[INPUT MATERIAL Boundary: Start]

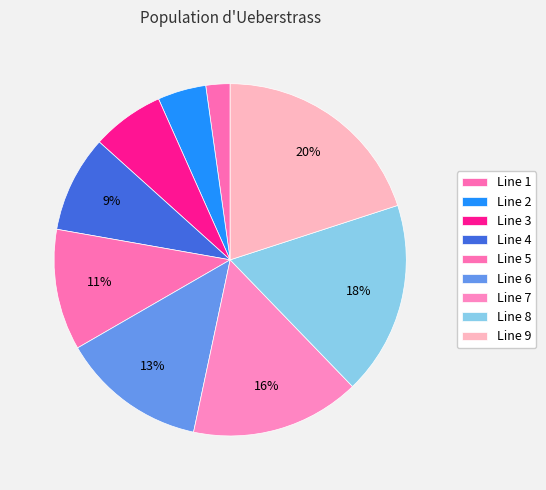

Count the number of slices in the pie.

9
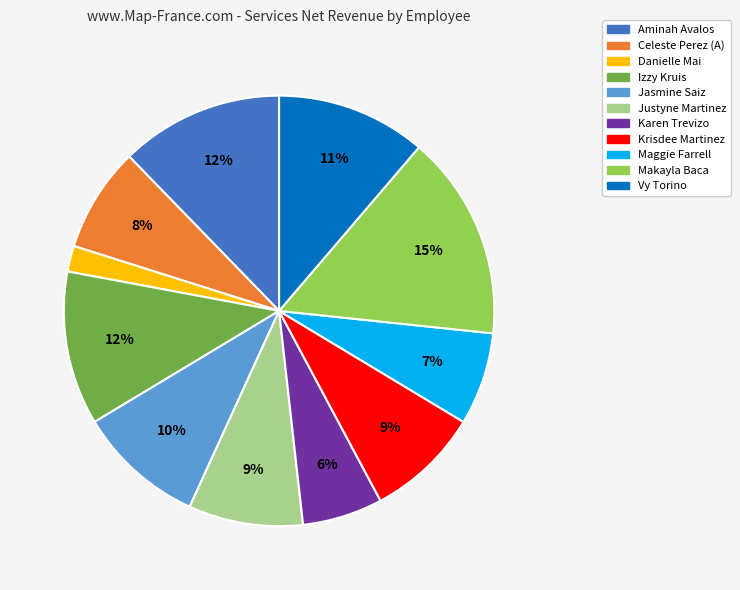

Between Aminah Avalos and Maggie Farrell, which is larger?

Aminah Avalos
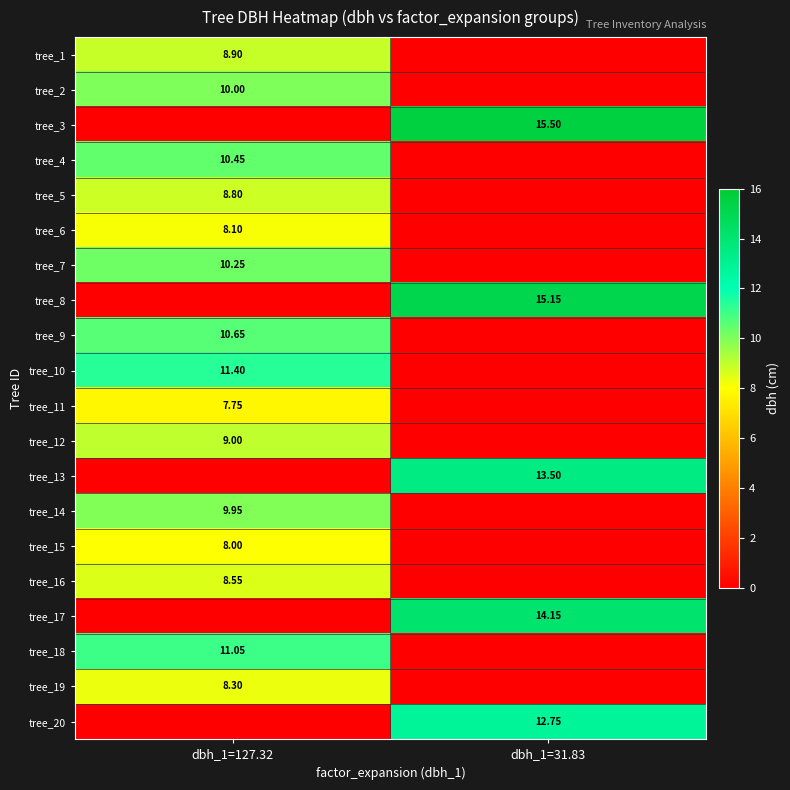

Which category has the highest value across all series?

dbh_1=31.83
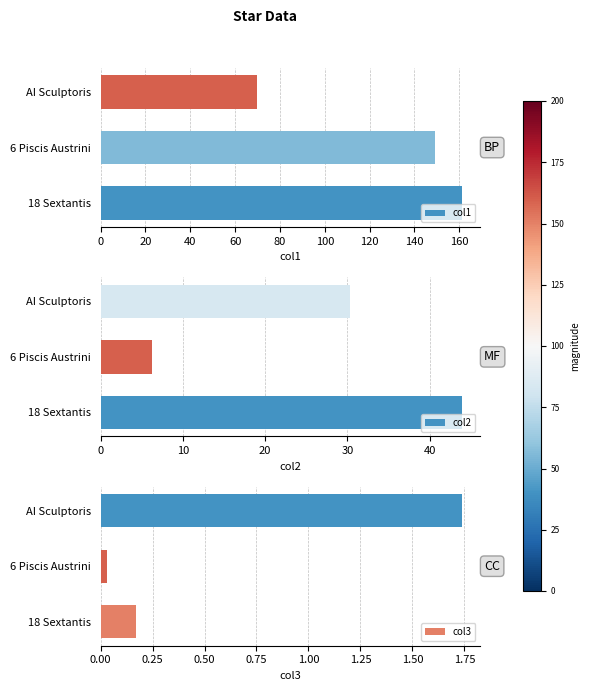

What is the value of the col1 bar at the 1st from the left?

161.3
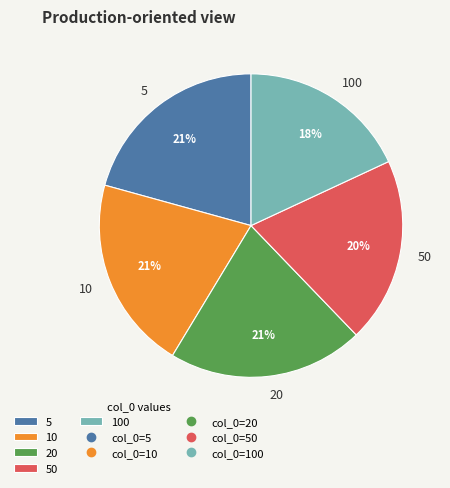

Is there a majority slice in this chart?

No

[INPUT MATERIAL Boundary: End]

:: PROBLEM TO WORK ON ::
Copy out all the lines above word for word, leaving out the pictures.

:: SOLUTION TO THIS TASK ::
Count the number of slices in the pie.

9

Between Aminah Avalos and Maggie Farrell, which is larger?

Aminah Avalos

Which category has the highest value across all series?

dbh_1=31.83

What is the value of the col1 bar at the 1st from the left?

161.3

Is there a majority slice in this chart?

No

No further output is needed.